# Solve the following

Question:

[Fe(H2O)6]3+ is strongly paramagnetic whereas [Fe(CN)6]3− is weakly paramagnetic. Explain.

Solution:

In both $\left[\mathrm{Fe}\left(\mathrm{H}_{2} \mathrm{O}\right)_{6}\right]^{3+}$ and $\left[\mathrm{Fe}(\mathrm{CN})_{6}\right]^{3-}, \mathrm{Fe}$ exists in the $+3$ oxidation state i.e., in $d^{5}$ configuration.

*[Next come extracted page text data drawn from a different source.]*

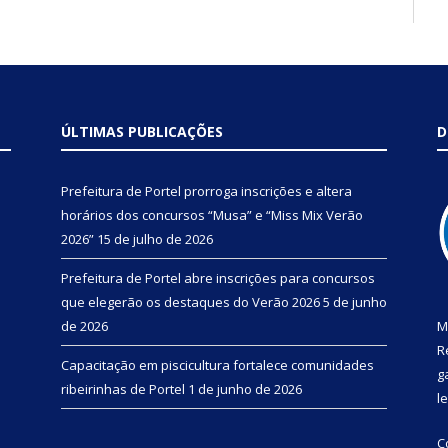
ÚLTIMAS PUBLICAÇÕES
D
Prefeitura de Portel prorroga inscrições e altera
horários dos concursos “Musa” e “Miss Mix Verão
2026”
15 de julho de 2026
Prefeitura de Portel abre inscrições para concursos
que elegerão os destaques do Verão 2026
5 de junho
de 2026
M
R
Capacitação em piscicultura fortalece comunidades
g
ribeirinhas de Portel
1 de junho de 2026
l
C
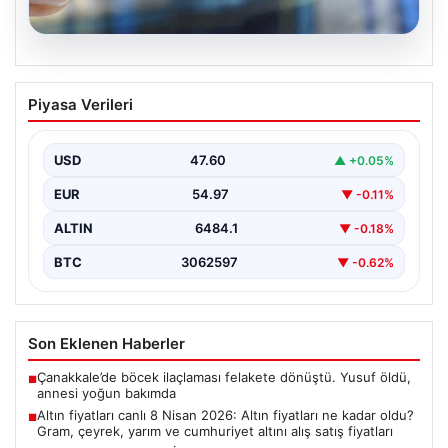
05.08.2026
Altın fiyatları canlı 8 Nisan 2026: Altın
Piyasa Verileri
fiyatları ne kadar oldu? Gram, çeyrek,
yarım ve cumhuriyet altını alış satış
fiyatları
USD
47.60
▲ +0.05%
EUR
54.97
▼ -0.11%
ALTIN
6484.1
▼ -0.18%
BTC
3062597
▼ -0.62%
Son Eklenen Haberler
Çanakkale’de böcek ilaçlaması felakete dönüştü. Yusuf öldü,
■
annesi yoğun bakımda
Altın fiyatları canlı 8 Nisan 2026: Altın fiyatları ne kadar oldu?
■
Gram, çeyrek, yarım ve cumhuriyet altını alış satış fiyatları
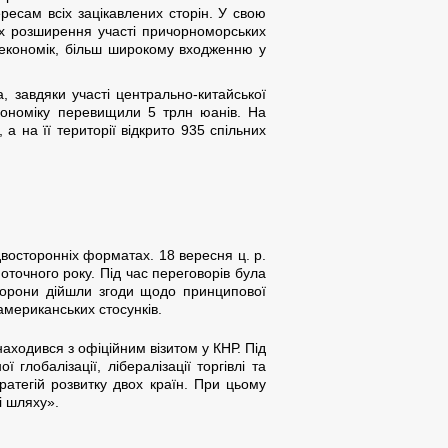
ересам всіх зацікавлених сторін. У свою
ках розширення участі причорноморських
х економік, більш широкому входженню у
, завдяки участі центрально-китайської
 економіку перевищили 5 трлн юанів. На
 а на її території відкрито 935 спільних
двосторонніх форматах. 18 вересня ц. р.
точного року. Під час переговорів була
 сторони дійшли згоди щодо принципової
американських стосунків.
знаходився з офіційним візитом у КНР. Під
 глобалізації, лібералізації торгівлі та
ратегій розвитку двох країн. При цьому
і шляху».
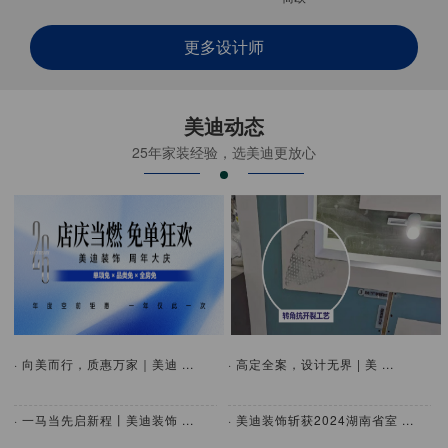
更多设计师
美迪动态
25年家装经验，选美迪更放心
· 向美而行，质惠万家｜美迪 ...
· 高定全案，设计无界 | 美 ...
· 一马当先启新程丨美迪装饰 ...
· 美迪装饰斩获2024湖南省室 ...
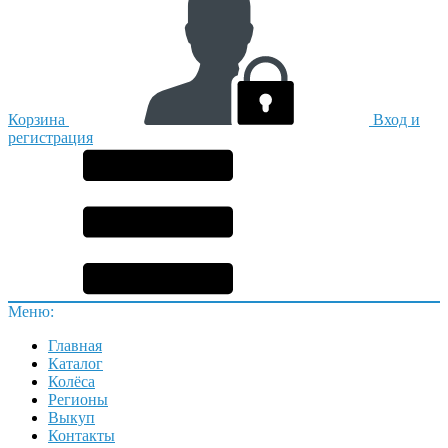
Корзина
Вход и
регистрация
Меню:
Главная
Каталог
Колёса
Регионы
Выкуп
Контакты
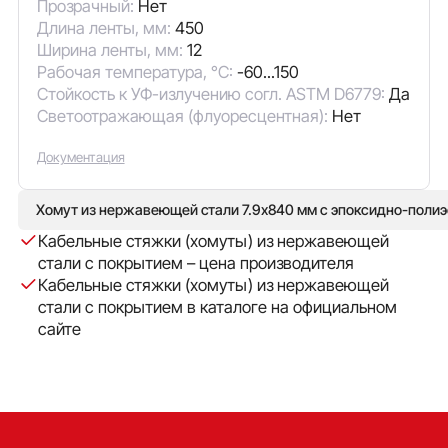
Прозрачный:
Нет
Длина ленты, мм:
450
Ширина ленты, мм:
12
Рабочая температура, °C:
-60...150
Стойкость к УФ-излучению согл. ASTM D6779:
Да
Светоотражающая (флуоресцентная):
Нет
Документация
Хомут из нержавеющей стали 7.9x840 мм с эпоксидно-поли
Кабельные стяжки (хомуты) из нержавеющей
стали с покрытием – цена производителя
Кабельные стяжки (хомуты) из нержавеющей
стали с покрытием в каталоге на официальном
сайте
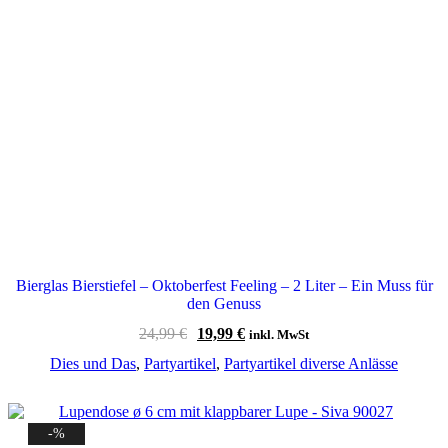
Bierglas Bierstiefel – Oktoberfest Feeling – 2 Liter – Ein Muss für
den Genuss
Ursprünglicher
Aktueller
24,99
€
19,99
€
inkl. MwSt
Preis
Preis
Dies und Das
,
Partyartikel
,
Partyartikel diverse Anlässe
war:
ist:
24,99 €
19,99 €.
-%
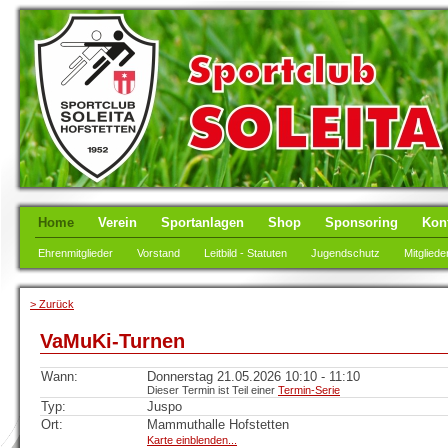
Home
Verein
Sportanlagen
Shop
Sponsoring
Kon
Ehrenmitglieder
Vorstand
Leitbild - Statuten
Jugendschutz
Mitgliede
> Zurück
VaMuKi-Turnen
Wann:
Donnerstag 21.05.2026 10:10 - 11:10
Dieser Termin ist Teil einer
Termin-Serie
Typ:
Juspo
Ort:
Mammuthalle Hofstetten
Karte einblenden...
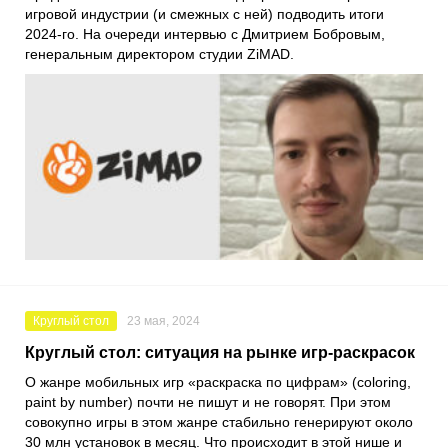
игровой индустрии (и смежных с ней) подводить итоги
2024-го. На очереди интервью с Дмитрием Бобровым,
генеральным директором студии ZiMAD.
Круглый стол
23 мая, 2024
Круглый стол: ситуация на рынке игр-раскрасок
О жанре мобильных игр «раскраска по цифрам» (coloring,
paint by number) почти не пишут и не говорят. При этом
совокупно игры в этом жанре стабильно генерируют около
30 млн установок в месяц. Что происходит в этой нише и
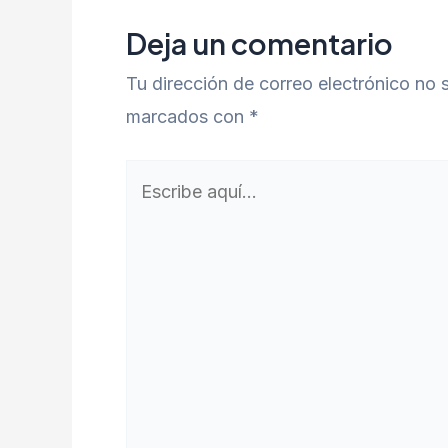
Deja un comentario
Tu dirección de correo electrónico no 
marcados con
*
Escribe
aquí...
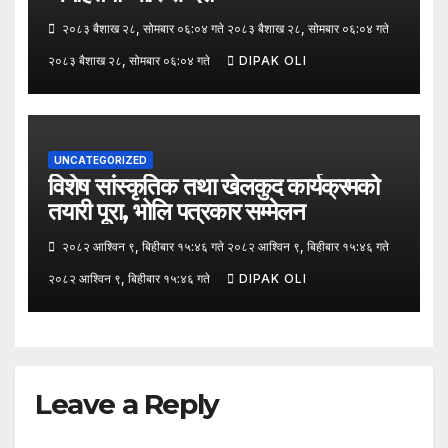
२०८३ बैशाख २८, सोमबार ०६:०४ गते २०८३ बैशाख २८, सोमबार ०६:०४ गते
२०८३ बैशाख २८, सोमबार ०६:०४ गते
DIPAK OLI
UNCATEGORIZED
विशेष सांस्कृतिक तथा खेलकुद कार्यक्रमको
तयारी पूरा, भोलि पत्रकार सम्मेलन
२०८२ आश्विन ९, बिहीबार १५:४६ गते २०८२ आश्विन ९, बिहीबार १५:४६ गते
२०८२ आश्विन ९, बिहीबार १५:४६ गते
DIPAK OLI
Leave a Reply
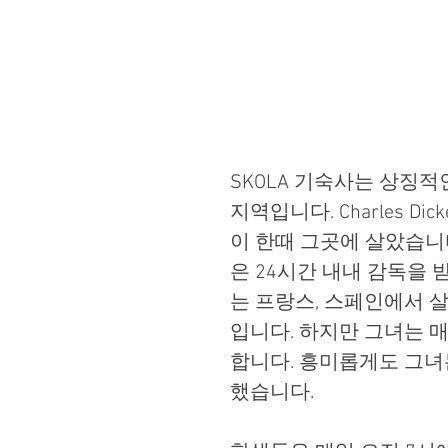
SKOLA 기숙사는 상징적
지역입니다. Charles Dicke
이 한때 그곳에 살았습니다
은 24시간 내내 감독을 
는 프랑스, 스페인에서 
입니다. 하지만 그녀는 매
합니다. 흥미롭게도 그녀
했습니다.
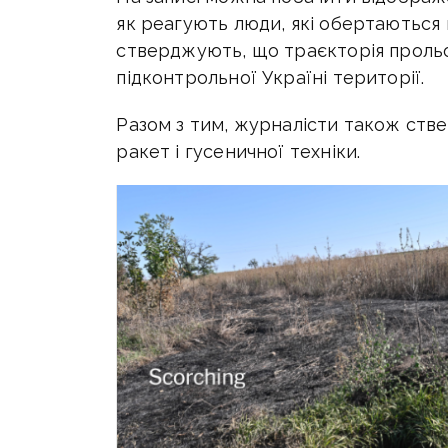
як реагують люди, які обертаються 
стверджують, що траєкторія прольот
підконтрольної Україні території.
Разом з тим, журналісти також стве
ракет і гусеничної техніки.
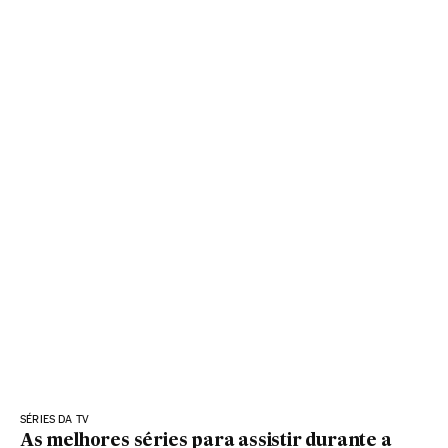
SÉRIES DA TV
As melhores séries para assistir durante a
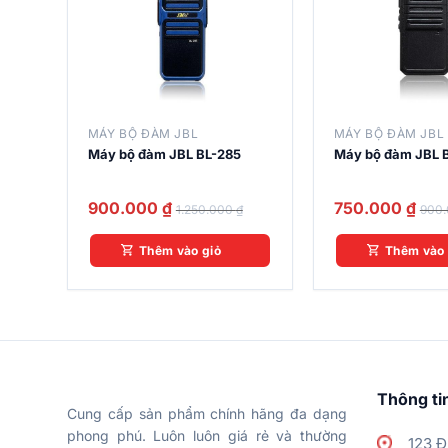
MÁY BỘ ĐÀM JBL
MÁY BỘ ĐÀM JBL
Máy bộ đàm JBL BL-285
Máy bộ đàm JBL 
900.000
₫
750.000
₫
1.250.000
₫
900
Thêm vào giỏ
Thêm vào 
Thông tin
Cung cấp sản phẩm chính hãng đa dạng
phong phú. Luôn luôn giá rẻ và thường
123 Đ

Since CN is a strong field ligand, it causes the pairing of unpaired electrons. Therefore, there is only one unpaired electron left in the d-orbital. Therefore,

$\mu=\sqrt{n(n+2)}$

$=\sqrt{1(1+2)}$

$=\sqrt{3}$

$=1.732 \mathrm{BM}$

On the other hand, H2O is a weak field ligand. Therefore, it cannot cause the pairing of electrons. This means that the number of unpaired electrons is 5.

Therefore,

$\mu=\sqrt{n(n+2)}$

$=\sqrt{5(5+2)}$

$=\sqrt{35}$

$\simeq 6 \mathrm{BM}$

Thus, it is evident that $\left[\mathrm{Fe}\left(\mathrm{H}_{2} \mathrm{O}\right)_{6}\right]^{3+}$ is strongly paramagnetic, while $\left[\mathrm{Fe}(\mathrm{CN})_{6}\right]^{3-}$ is weakly paramagnetic.